Blueprints

Blueprints are a set of computation paths that a dataset passes through before producing predictions from data. A blueprint can be trained on a dataset to generate a model.

To modify blueprints using Python, reference the Blueprint Workshop documentation.

The following code block summarizes the interactions available for blueprints.

# Get the set of blueprints recommended by datarobot
import datarobot as dr
my_projects = dr.Project.list()
project = my_projects[0]
menu = project.get_blueprints()

first_blueprint = menu[0]
project.train(first_blueprint)

List blueprints

When you upload a file to a project and set a target, you receive a set of recommended blueprints that are appropriate for the task at hand.

Use get_blueprints to get the list of blueprints recommended for a project:

project = dr.Project.get('5506fcd38bd88f5953219da0')
menu = project.get_blueprints()
blueprint = menu[0]

Get a blueprint

If you already have a blueprint_id from a model you can retrieve the blueprint directly.

project_id = '5506fcd38bd88f5953219da0'
project = dr.Project.get(project_id)
models = project.get_models()
model = models[0]
blueprint = Blueprint.get(project_id, model.blueprint_id)

Get a blueprint chart

You can retrieve charts for all blueprints that are either from a blueprint menu or are already used in a model. You can also get a blueprint’s representation in Graphviz DOT format to render it into the format you need.

project_id = '5506fcd38bd88f5953219da0'
blueprint_id = '4321fcd38bd88f595321554223'
bp_chart = BlueprintChart.get(project_id, blueprint_id)
print(bp_chart.to_graphviz())

Get blueprint documentation

You can retrieve documentation for tasks used in a blueprint. The documentation contains information about the task, its parameters, and links and references to additional sources. All documents are instances of the BlueprintTaskDocument class.

project_id = '5506fcd38bd88f5953219da0'
blueprint_id = '4321fcd38bd88f595321554223'
bp = Blueprint.get(project_id, blueprint_id)
docs = bp.get_documents()
print(docs[0].task)
>>> Average Blend
print(docs[0].links[0]['url'])
>>> https://en.wikipedia.org/wiki/Ensemble_learning

Blueprint attributes

The Blueprint class holds the data required to use the blueprint for modeling. This includes the blueprint_id and project_id. There are also two attributes that help distinguish blueprints: model_type and processes.

print(blueprint.id)
>>> u'8956e1aeecffa0fa6db2b84640fb3848'
print(blueprint.project_id)
>>> u5506fcd38bd88f5953219da0'
print(blueprint.model_type)
>>> Logistic Regression
print(blueprint.processes)
>>> [u'One-Hot Encoding',
     u'Missing Values Imputed',
     u'Standardize',
     u'Logistic Regression']

Build a model from a blueprint

You can also use a blueprint to train a model. The model is trained on the associated project’s dataset by default. Note that Project.train is used for non-datetime partitioned projects. Project.train_datetime should be used for datetime partitioned projects.

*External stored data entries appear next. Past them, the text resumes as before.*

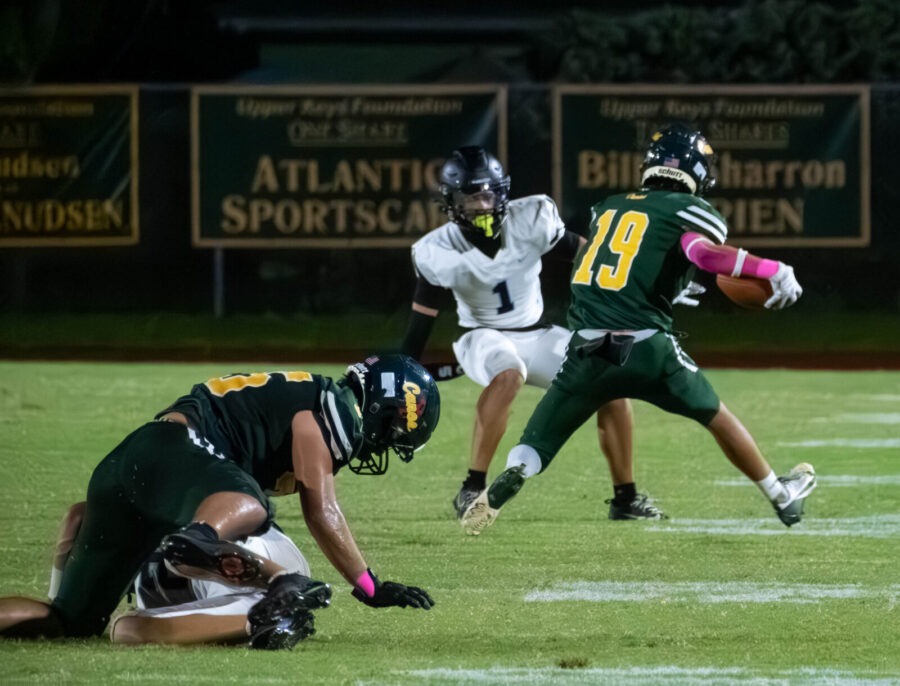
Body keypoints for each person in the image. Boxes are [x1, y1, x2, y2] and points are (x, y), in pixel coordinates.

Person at [461, 123, 817, 535]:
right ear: (698, 170)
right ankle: (781, 495)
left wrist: (662, 286)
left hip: (586, 348)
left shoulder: (608, 207)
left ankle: (517, 469)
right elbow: (704, 255)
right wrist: (772, 269)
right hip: (648, 348)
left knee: (540, 438)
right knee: (715, 415)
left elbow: (598, 268)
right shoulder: (687, 209)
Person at [0, 354, 440, 647]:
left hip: (135, 471)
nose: (384, 446)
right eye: (395, 433)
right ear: (386, 406)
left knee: (68, 623)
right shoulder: (330, 410)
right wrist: (369, 585)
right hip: (174, 454)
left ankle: (179, 538)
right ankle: (201, 540)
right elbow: (320, 509)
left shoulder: (308, 394)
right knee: (249, 502)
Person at [401, 145, 665, 528]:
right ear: (453, 202)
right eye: (473, 196)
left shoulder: (530, 218)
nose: (483, 203)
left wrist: (633, 281)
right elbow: (421, 321)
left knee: (611, 380)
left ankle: (625, 497)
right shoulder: (436, 250)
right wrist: (406, 370)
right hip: (483, 335)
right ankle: (472, 486)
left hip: (538, 333)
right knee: (509, 375)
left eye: (489, 193)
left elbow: (586, 254)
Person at [47, 502, 316, 648]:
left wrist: (57, 603)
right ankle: (280, 603)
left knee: (126, 628)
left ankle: (267, 622)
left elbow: (76, 516)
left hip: (249, 588)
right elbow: (78, 514)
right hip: (272, 544)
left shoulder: (127, 564)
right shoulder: (141, 514)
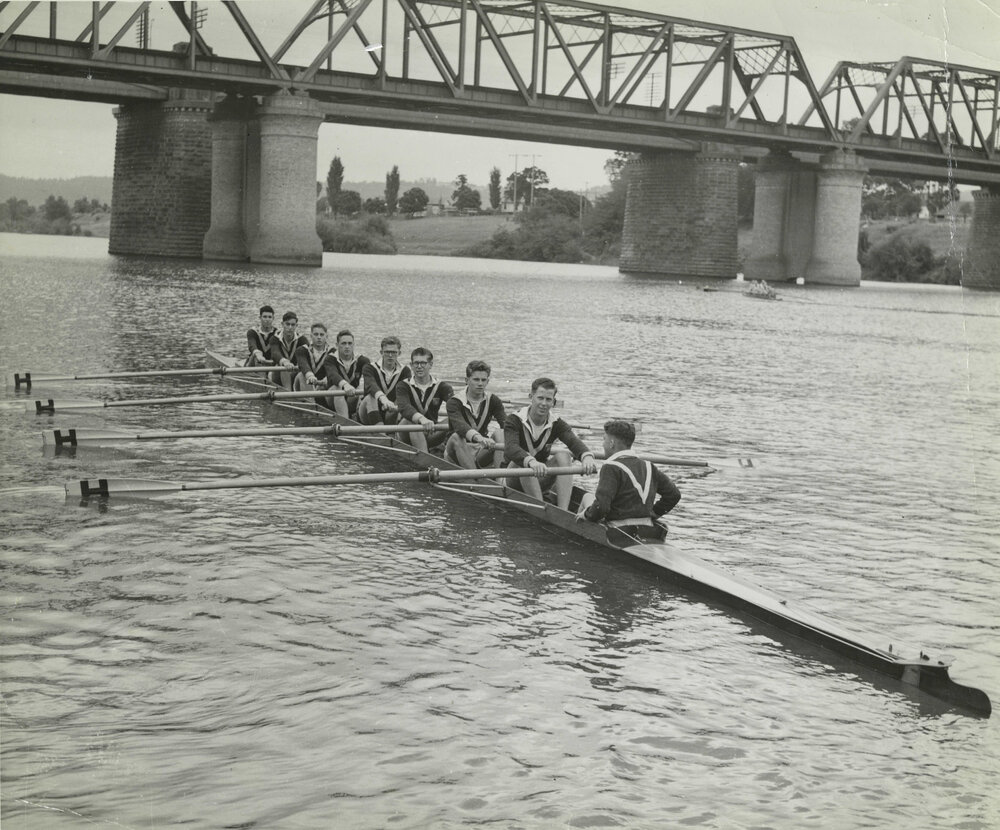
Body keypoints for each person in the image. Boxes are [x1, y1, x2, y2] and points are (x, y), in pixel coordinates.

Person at [576, 420, 681, 546]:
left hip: (617, 532)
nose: (603, 445)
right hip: (647, 528)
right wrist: (653, 514)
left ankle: (576, 528)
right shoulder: (649, 466)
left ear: (611, 443)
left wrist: (587, 515)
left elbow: (602, 507)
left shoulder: (610, 467)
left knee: (587, 497)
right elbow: (674, 495)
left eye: (604, 440)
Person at [504, 377, 597, 510]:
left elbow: (573, 441)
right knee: (523, 465)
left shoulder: (556, 423)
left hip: (540, 476)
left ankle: (562, 512)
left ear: (554, 402)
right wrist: (531, 461)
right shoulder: (513, 420)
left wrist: (587, 456)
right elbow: (510, 448)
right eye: (540, 398)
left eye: (548, 399)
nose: (544, 403)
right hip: (514, 478)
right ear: (531, 397)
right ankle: (541, 509)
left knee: (563, 455)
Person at [445, 360, 506, 469]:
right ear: (467, 380)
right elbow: (460, 427)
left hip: (480, 450)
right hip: (457, 449)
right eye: (476, 379)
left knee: (501, 433)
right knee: (456, 437)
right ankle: (474, 479)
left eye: (483, 380)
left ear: (488, 381)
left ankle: (500, 479)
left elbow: (506, 424)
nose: (480, 384)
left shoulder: (493, 400)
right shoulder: (454, 402)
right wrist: (479, 438)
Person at [396, 347, 454, 453]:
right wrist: (421, 419)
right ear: (411, 365)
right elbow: (404, 407)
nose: (419, 367)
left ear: (430, 365)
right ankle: (425, 458)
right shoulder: (403, 386)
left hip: (431, 431)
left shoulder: (442, 386)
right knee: (411, 420)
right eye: (416, 363)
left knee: (456, 417)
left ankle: (450, 450)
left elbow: (454, 406)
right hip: (406, 432)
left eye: (423, 363)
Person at [358, 336, 411, 425]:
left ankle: (388, 431)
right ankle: (381, 433)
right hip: (367, 413)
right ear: (381, 352)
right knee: (370, 397)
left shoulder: (405, 371)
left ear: (399, 353)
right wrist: (384, 399)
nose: (390, 355)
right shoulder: (369, 368)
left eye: (394, 352)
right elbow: (371, 385)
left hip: (390, 412)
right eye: (387, 352)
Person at [324, 329, 371, 419]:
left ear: (353, 345)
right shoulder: (330, 359)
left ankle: (358, 416)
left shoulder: (362, 360)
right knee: (338, 388)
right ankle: (345, 423)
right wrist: (345, 385)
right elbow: (333, 375)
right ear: (337, 345)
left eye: (350, 343)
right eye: (343, 343)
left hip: (352, 396)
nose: (347, 346)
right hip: (332, 397)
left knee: (363, 388)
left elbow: (370, 377)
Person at [293, 323, 337, 408]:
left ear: (326, 336)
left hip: (323, 386)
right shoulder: (301, 350)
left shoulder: (333, 352)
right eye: (316, 334)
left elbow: (334, 369)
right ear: (311, 336)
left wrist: (328, 378)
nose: (319, 337)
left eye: (322, 334)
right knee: (302, 375)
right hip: (305, 383)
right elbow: (303, 364)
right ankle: (311, 405)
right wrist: (310, 376)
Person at [268, 311, 308, 390]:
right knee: (284, 369)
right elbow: (275, 353)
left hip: (294, 373)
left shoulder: (302, 340)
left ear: (296, 326)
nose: (290, 327)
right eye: (287, 324)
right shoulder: (274, 338)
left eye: (293, 325)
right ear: (282, 324)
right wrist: (284, 362)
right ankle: (288, 392)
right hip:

model_job_id = project.train(blueprint)

# For datetime partitioned projects
model_job = project.train_datetime(blueprint.id)

Both Project.train and Project.train_datetime will put a new modeling job into the queue. However, note that Project.train returns the ID of the created ModelJob, while Project.train_datetime returns the ModelJob object itself. You can pass a ModelJob ID to wait_for_async_model_creation function, which polls the async model creation status and returns the newly created model when it’s finished.